J Anim Sci. 2004 Dec;82(12):3430-9. doi: 10.2527/2004.82123430x.
In functional genomic laboratories, it is common to use the same microarray slide across studies, each investigating a unique biological question, and each analyzed separately due to computational limitations and/or because there is no hybridization of samples from different studies on one slide. However, the question of analyzing data from multiple studies is a major current issue in microarray data analysis because there are gains to be made in the accuracy of estimated effects by exploiting a covariance structure between gene expression data across studies. We propose an approach for combining multiple studies using multivariate mixed models, with the assumption of a nonzero correlation among genes across experiments, while imposing a null residual covariance. We applied this method to jointly analyze three experiments in genetics of cattle with a total of 54 arrays, each with 19,200 spots and 7,638 elements. The resulting seven-variate model contains 752,476 equations and 56 covariances. To identify differentially expressed genes, we applied model-based clustering to a linear combination of the random gene x variety interaction effect. We enhanced the biological interpretation of the results by applying an iterative algorithm to identify the gene ontology classes that significantly changed in each experiment. We found 118 elements with coordinate expression that clustered into distinct biological functions such as adipogenesis and protein turnover. These results contribute to our understanding of the mechanistic processes involved in adipogenesis and nutrient partitioning.

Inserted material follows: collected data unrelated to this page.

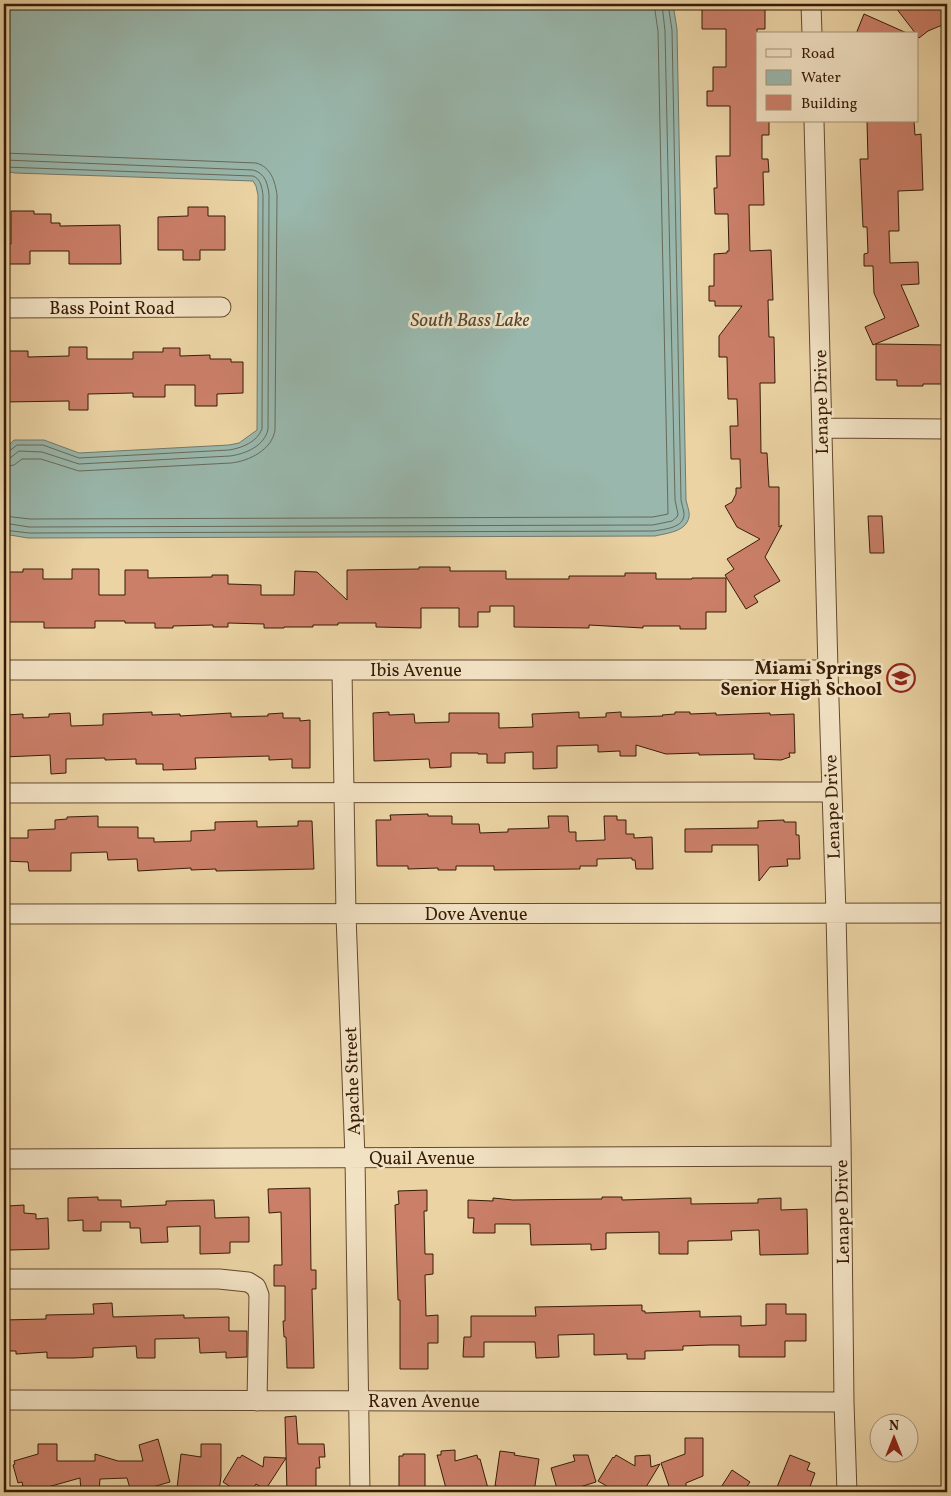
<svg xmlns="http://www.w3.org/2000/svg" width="951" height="1496" viewBox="0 0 951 1496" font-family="Vollkorn,serif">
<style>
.water{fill:#99b7ac;stroke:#727969}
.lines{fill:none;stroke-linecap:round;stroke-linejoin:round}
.shore{stroke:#686958;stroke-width:1}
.building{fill:#cb7f69;stroke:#371b05}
.minor-casing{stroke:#64492d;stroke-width:21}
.minor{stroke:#f2e2c4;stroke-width:19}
.labels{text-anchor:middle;stroke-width:5;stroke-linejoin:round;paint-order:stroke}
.street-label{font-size:18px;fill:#371b05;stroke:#f2e2c4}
.poi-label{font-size:18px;font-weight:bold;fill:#371b05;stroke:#f2e2c4;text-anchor:end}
.water-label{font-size:19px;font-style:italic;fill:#544a37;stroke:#f2e2c4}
</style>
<rect width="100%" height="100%" fill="#ebd3a4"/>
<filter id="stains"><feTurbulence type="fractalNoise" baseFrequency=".004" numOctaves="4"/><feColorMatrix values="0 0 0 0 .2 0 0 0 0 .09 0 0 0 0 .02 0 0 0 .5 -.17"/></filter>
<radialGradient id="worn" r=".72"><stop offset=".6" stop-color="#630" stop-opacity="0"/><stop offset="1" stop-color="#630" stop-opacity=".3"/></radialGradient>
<path class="water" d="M4,4H673L677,29L686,500C687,505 690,512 689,517C686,532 667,533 655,536L28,538L4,534V450L14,440H44L79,453L229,445L239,443L257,430L258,195L256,186L253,181L15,173L4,171Z"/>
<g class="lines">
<path class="shore" d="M4,153L256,163C271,167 275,181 277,195L275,430C272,450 249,461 231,463L79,471L41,459H22L14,465L4,467
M4,160L253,170C265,173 268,184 269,195L268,429C265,446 245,454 230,456L79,464L42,452L19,451L10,458L4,459
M4,167L253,176C261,179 262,188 263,195L262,429C257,442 242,448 229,450L79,458L43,445H17L8,452L4,453
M4,516L30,519L653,517L668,514L658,31L654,4
M4,523L29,527L653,525L672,521L677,517L678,514L675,500L665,31L662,4
M4,530L29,533L654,531C665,529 685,528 684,513C683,509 682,504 681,500L672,30L668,4"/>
</g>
<path class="building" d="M731,4H765V29H757V121H769V135H762V159H768L769,172H763L764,205H749L750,251L771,250L773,300H768L769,337H774L775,383H760L761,453H767L769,487H779V527L782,525L765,557L780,581L754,596L758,602L746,609L725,575L734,569L727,559L760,539L737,527L725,506L732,502L736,494V488H741L740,459H731L730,426H738L737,399H728L727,357H719V336L742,306H715V301H709V286H714V254L727,253V251H729L728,214H715L714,188H717L716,156H730V106H707V91H713V67H726V29H702V9H731Z
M893,4H947V23L928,31L919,38Z
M864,14L909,34H856Z
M867,121H914L915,135L921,134L923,190L898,191L899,231H889L890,263L918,262L919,284L901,285L919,326L873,345L865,327L885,318L874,293L873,266H864V254L868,253L867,227H863L860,159H868Z
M188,207H208V216H225V250H200V260H183V250H158V217L188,216Z
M11,211H34V214H51V223H60V226L120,225L121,264H69V251H30V264H8V244H11Z
M876,344L947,345V384H923V386H897V380H876Z
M69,347H87V359H133V352H163V348H180V356L210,355V359H231V362H243V393L217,394V406H195V385H165V397H133V393L88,394V410H69V401L4,402V351H28V357L69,356Z
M868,516H882L884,553H870Z
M419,567H450V571H506V579H569V576H625V573H656V579H692V578H726V612H706V629H680V626H643V628L589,625V628L514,627V606H490V612H478V627H459V608H421V628L376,627V623H338V625H313V627H284V628H264V624L228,623V627H213V625L173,626V628H155V623H125V621H95V628H44V622H4V572H23V569H43V579H72V569H99V595H125V570H148V578L212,577V575H228V584L261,585V595H294L295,571L317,572L347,600V570L419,569Z
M152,712V715L180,714V716L231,713V717L268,716V714L283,713V718H300V721L310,720V768H292V759L269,760V756L195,758L196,769L163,770V764H136V759L105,760V758L66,759V773L51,774L50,755L4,757V718H6V715L23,714V718L49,717V714L70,713L71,726L103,725V714Z
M389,712V715L414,714L415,723L449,722V713H499V728L533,727L532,714L579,712V718L606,717V713L621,712V717H635L663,716L662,715L675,714V712H690V714L716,713V715L770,713V715L794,714L795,753H789L790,757L781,760L754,759V754L699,755V753L666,754L636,745V756H620V751L598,752V745L557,746V768L533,769V752L505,753V763H487V754H478V753H451V767L430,768L429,759L374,761L373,713Z
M428,814V816H452V824H479L480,833L508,832V829L549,828L548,816H568L569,832H576V841L605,840L604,816H617V820H626V834H634V838L652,837L653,869H636L635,860H632V858L597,859V866H580V869L494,870V866H456V870H438V868L408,869V866H377L376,820H391L390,815Z
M98,816V827H138V838H154V842L191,841V831L215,830V822L257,821V827L298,826V821H312L314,869L216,871V869L191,870V868L138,871L137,859L108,860L107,852L71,853V871H29L28,862L4,861V838H28V830L55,829V820L67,819V817Z
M784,820V822H796V835H799L800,859H787L788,866L770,867L759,881L758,845H712V852H685V829L758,828V821Z
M310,1188L311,1270H316V1289H312L314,1368H287L286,1337H284L283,1321H285V1286H274V1265H282L281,1212L269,1213L268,1189Z
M427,1190V1211H424L425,1254H433V1274L425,1275L426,1316L438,1315V1343H428V1369H400V1300H398L395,1205L399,1204L398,1191Z
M98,1197V1200H121V1207L166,1205V1201L214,1200L215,1218L249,1217V1242H230V1253L200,1254V1226L167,1227L168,1242L141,1243L140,1228H130V1222H101V1231H83V1220L68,1221V1198Z
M602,1197H622V1200L691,1198V1204L758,1203V1199L781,1198V1210L807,1209L808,1254L760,1255L759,1230L731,1231L732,1240L688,1241V1254H659V1232L606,1233V1249L591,1250V1244L531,1245L530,1224H495V1233H473L474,1218H468V1200L493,1201V1198L513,1200L602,1199Z
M24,1205V1213L36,1214V1219L48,1218L49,1249L9,1250L8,1206Z
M112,1303L113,1317L184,1315V1318L229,1317V1331H247V1357L226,1358V1352L200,1353L199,1338L155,1339V1358H137L136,1346L93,1348V1357L74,1358H47V1352L16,1354V1351H4V1320L46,1319V1315L94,1314L93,1304Z
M766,1304H786V1314H806V1341H785V1357H739V1345H711L683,1346V1350L645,1351V1359H627V1354L594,1355V1334L558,1335L559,1357L536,1358L535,1342H484V1357H463L464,1337H471V1316H536L535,1307L642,1305V1311H645V1313L700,1311V1317L741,1316V1326L766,1325Z
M296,1416L298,1444H324L325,1457H319L320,1468H316V1492H287L285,1417Z
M685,1438H703V1476L686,1483V1492H671L661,1463L685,1454Z
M158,1439L170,1482L135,1492H131L127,1478L100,1479L99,1492H81L80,1478L30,1492H24L22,1482L18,1483L13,1465L15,1464L14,1461L38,1454V1444H57V1461H95V1454L118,1461H143L139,1445Z
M201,1444H221V1476L219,1492L177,1488L181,1454L201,1457Z
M455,1450V1461L477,1455L478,1459H480L489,1492H447L437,1455H441V1451Z
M500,1451L515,1453L514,1455L539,1459L534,1492L495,1486Z
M403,1454H425V1492H399V1456H403Z
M242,1455L263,1467L264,1457L286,1458L264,1492H263V1488L256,1484L250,1492H239L223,1482L238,1457L240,1458Z
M573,1455H588L596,1482L570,1490L571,1492H558L551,1468L575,1461Z
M616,1455L635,1466V1456L650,1455L651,1467L660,1464L643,1492H617L598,1481L613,1457L614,1458Z
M790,1455L810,1463L807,1470L815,1473L808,1492H775Z
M732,1470L750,1482L743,1492H718Z"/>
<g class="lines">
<defs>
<path id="minor" d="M811,4L812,34
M814,121L828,670L836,913L841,1140L844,1402L847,1492
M4,308L221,307
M822,428L947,429
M4,670H828
M342,670L346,915L355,1158L360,1492
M4,793L831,792
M4,914L947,913
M4,1159L841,1156
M4,1279H219L248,1282L256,1287L259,1295L257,1401
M4,1400L844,1402"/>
</defs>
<use href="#minor" class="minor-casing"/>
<use href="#minor" class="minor"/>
</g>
<defs>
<symbol id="school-ring" viewBox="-11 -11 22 22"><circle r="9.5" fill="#f2e2c4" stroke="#8f2418" stroke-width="1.5"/><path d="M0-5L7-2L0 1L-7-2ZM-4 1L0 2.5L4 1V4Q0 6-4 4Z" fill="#8f2418"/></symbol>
</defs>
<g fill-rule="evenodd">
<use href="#school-ring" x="885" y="662" width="32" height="32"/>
</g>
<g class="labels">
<g class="street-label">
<text x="112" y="314">Bass Point Road</text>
<text transform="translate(821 402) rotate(-91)" y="6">Lenape Drive</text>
<text x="416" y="676">Ibis Avenue</text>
<text transform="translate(832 807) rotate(-92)" y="6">Lenape Drive</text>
<text x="476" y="920">Dove Avenue</text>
<text transform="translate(352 1081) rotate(-92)" y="6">Apache Street</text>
<text x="422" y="1164">Quail Avenue</text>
<text transform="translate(842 1212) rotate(-91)" y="6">Lenape Drive</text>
<text x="424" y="1407">Raven Avenue</text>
</g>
<g class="poi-label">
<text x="882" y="674">Miami Springs<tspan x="882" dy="21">Senior High School</tspan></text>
</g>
<g class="water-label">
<text x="470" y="326">South Bass Lake</text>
</g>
</g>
<rect width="951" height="1496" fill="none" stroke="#ebd3a4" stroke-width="20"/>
<rect x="5" y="5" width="941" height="1486" fill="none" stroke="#371b05" stroke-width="2.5"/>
<rect x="10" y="10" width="931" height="1476" fill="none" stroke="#371b05"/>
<rect x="756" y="32" width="162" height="90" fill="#f2e2c4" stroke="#a79278"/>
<rect x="766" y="49" width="25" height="8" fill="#f2e2c4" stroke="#a79278"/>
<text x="801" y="58" font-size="15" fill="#371b05">Road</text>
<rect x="766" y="70" width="25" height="15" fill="#99b7ac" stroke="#a79278"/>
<text x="801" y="82" font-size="15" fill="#371b05">Water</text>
<rect x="766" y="95" width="25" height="15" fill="#cb7f69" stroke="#a79278"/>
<text x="801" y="108" font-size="15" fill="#371b05">Building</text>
<g transform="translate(894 1438)"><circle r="24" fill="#f2e2c4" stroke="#a79278"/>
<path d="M0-4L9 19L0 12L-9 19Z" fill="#8f2418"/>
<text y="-8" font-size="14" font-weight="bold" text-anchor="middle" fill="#371b05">N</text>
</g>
<rect width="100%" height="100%" filter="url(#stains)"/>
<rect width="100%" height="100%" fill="url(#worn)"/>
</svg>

在功能基因组实验室中,跨研究使用同一张微阵列玻片是很常见的,每项研究都探讨一个独特的生物学问题,并且由于计算限制和/或因为不同研究的样本不能在一张玻片上杂交,所以每项研究都是单独分析的。然而,分析来自多项研究的数据这一问题是微阵列数据分析当前的一个主要问题,因为通过利用跨研究的基因表达数据之间的协方差结构,可以提高估计效应的准确性。我们提出一种使用多变量混合模型来合并多项研究的方法,假设跨实验的基因之间存在非零相关性,同时施加零残差协方差。我们应用此方法联合分析了牛遗传学中的三个实验,共有54个阵列,每个阵列有19200个斑点和7638个元件。由此产生的七变量模型包含752476个方程和56个协方差。为了识别差异表达基因,我们将基于模型的聚类应用于随机基因×品种交互效应的线性组合。我们通过应用迭代算法来识别每个实验中显著变化的基因本体类别,增强了结果的生物学解释。我们发现118个具有协同表达的元件,它们聚集成不同的生物学功能,如脂肪生成和蛋白质周转。这些结果有助于我们理解脂肪生成和营养分配所涉及的机制过程。